A medida que escribo, comprendo más. No puedo evitar asociar “lo que pasa” con el afuera, lo que excede la cuadra que recorro para ir a hacer las compras, mi única ruta hace semanas. Lo que trasciende las tareas rutinarias de mi hogar, nunca tan politizado como ahora, donde laburo, estudio, me entretengo, milito, duermo y me “reúno” virtualmente con otrxs. Y así de fragmentada vivo, mientras dejo un mate en el jardín, un apunte en la cocina, la computadora en el sillón y todas las preguntas en la almohada.
¿Dónde desearé estar cuando pueda elegir?

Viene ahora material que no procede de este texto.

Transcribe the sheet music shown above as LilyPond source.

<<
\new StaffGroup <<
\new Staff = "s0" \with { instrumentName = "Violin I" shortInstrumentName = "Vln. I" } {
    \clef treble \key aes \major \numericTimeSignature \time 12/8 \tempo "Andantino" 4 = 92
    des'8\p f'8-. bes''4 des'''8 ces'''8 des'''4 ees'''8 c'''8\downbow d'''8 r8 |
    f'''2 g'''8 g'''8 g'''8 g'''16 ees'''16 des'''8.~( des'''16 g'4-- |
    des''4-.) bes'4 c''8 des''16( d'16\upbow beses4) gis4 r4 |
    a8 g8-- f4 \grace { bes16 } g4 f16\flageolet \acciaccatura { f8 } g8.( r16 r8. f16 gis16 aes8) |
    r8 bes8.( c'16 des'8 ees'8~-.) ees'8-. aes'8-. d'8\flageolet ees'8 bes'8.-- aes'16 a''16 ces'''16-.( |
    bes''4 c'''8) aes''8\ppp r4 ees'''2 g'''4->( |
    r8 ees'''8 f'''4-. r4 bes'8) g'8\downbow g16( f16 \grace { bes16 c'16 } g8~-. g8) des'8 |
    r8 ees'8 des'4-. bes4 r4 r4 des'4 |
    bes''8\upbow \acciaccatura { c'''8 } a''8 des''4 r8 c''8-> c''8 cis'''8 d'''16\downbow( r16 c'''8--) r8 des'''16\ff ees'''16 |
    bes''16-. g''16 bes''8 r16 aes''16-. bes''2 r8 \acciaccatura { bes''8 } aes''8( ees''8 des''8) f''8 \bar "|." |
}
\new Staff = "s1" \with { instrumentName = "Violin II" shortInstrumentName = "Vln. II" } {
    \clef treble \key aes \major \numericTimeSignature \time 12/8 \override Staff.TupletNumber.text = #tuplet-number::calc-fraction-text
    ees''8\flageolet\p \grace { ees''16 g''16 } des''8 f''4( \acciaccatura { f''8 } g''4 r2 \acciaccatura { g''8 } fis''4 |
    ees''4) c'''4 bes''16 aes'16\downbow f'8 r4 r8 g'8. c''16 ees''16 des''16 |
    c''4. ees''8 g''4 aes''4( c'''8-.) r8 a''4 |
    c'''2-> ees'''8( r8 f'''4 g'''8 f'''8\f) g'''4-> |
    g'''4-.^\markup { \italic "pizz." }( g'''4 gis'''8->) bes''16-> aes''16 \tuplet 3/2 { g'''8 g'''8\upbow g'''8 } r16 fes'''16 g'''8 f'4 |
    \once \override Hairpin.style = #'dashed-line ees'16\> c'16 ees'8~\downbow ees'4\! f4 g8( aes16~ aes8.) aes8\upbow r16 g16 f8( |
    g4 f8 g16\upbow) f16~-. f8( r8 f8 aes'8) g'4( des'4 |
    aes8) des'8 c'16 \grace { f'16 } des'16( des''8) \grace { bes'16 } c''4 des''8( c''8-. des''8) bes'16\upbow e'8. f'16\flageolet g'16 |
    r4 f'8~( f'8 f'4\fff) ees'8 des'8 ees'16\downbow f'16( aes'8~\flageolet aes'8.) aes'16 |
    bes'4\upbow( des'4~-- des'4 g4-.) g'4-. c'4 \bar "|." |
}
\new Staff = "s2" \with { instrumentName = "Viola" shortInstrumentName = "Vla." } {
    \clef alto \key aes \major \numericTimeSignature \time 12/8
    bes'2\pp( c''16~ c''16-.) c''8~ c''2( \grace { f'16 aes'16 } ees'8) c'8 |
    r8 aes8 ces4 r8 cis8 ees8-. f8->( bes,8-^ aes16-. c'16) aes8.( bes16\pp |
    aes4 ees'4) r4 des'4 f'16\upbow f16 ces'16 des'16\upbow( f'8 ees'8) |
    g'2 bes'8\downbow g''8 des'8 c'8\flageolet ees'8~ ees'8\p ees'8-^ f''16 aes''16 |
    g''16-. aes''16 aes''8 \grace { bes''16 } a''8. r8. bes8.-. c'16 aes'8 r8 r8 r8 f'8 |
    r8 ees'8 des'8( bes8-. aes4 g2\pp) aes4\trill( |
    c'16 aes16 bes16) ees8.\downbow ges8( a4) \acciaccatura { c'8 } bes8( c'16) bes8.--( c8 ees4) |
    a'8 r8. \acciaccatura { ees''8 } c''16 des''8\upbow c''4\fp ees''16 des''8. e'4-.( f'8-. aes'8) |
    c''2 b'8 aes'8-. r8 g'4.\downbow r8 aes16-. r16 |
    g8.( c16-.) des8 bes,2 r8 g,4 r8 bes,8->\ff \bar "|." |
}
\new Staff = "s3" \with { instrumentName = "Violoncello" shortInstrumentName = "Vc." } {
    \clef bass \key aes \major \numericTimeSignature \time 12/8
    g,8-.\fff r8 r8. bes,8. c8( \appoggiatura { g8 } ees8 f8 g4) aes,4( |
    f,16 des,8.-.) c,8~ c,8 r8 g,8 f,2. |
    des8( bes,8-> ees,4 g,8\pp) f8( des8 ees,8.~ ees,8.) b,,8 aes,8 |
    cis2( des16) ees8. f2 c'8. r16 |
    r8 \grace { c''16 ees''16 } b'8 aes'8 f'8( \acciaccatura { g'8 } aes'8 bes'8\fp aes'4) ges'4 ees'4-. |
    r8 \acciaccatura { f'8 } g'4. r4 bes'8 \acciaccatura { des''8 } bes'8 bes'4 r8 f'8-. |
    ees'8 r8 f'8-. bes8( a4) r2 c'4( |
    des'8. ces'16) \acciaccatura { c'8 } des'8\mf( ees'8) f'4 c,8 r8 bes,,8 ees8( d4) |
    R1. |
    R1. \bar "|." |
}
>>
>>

Es curiosa esa asociación entre “lo que ocurre” y el exterior en momentos en los que las fronteras entre “lo real” y “lo digital” o “lo íntimo” y “lo público” se desdibujaron tanto. Suelo insistir en la imposibilidad de describirlas en términos tan dicotómicos. Como la enredadera, todo pareciera mucho más imbricado y resulta difícil situar comienzos, límites, márgenes, finales, espacios despejados de cruces entre las tecnologías y quiénes somos. Ahora mismo veo cómo un chico encapuchado y con barbijo pone mi escritura en pausa, se para frente a una casa con bolsas de nylon en la mano, saluda a los gritos a la dueña, le pide que se quede quieta, agarra el celular y le saca una foto. “Te quiero, Antito”, le dice antes de irse.
Al igual que Perec, lo anoto y agrego a esta enumeración parcial de un conjunto infinito, mi pequeño Aleph. Y la expresión del francés vuelve a colarse en el garaje entre las patas de mi perro arrastrándose por el piso y el reggaetón de fondo con el que mi hermana acompaña sus clases de gimnasia.
Lo que pasa cuando no pasa nada.
Es que ahora, que me cuesta respirar entre mis propias letras y aguas, salgo a la superficie a tomar aire, me seco bajo el sol y veo todo más claro. Desde el primer día de cuarentena, mi entorno no es más que un aluvión de audios, notas, memes, preguntas, cuadrados de zoom, reflexiones de encierro, capturas de este presente algorítmico. Yo no soy más que audios, notas, memes, un cuadrado de zoom, intentos de pensar en lxs más vulnerables de esta crisis, de arrinconarla desde todos los focos posibles, fiel al compromiso que asumí hace mucho tiempo –como dijo Walsh– de dar testimonio en momentos difíciles.
¿Qué es esto si no es una reflexión en el encierro? Otra en un sinfín de relatos que buscan encontrar respuestas o sentido a lo que nos pasa. El simulacro de una puerta que se entorna. La multiplicación de los posibles. Todo al alcance del pulgar. Y nada a la vez.
Quizás por eso me gustaría apagarme de a ratos. Como ahora, agarrar una libreta en vez del celular, poner en piloto automático la ansiedad. Entregarme a no entenderlo todo, o al menos hoy. Escupir ideas sueltas para que no las lea nadie, o para que las lean muchxs mañana, o algunxs en veinte, cincuenta, cien años.
Registrar todo lo que (me) pasa cuando no pasa nada.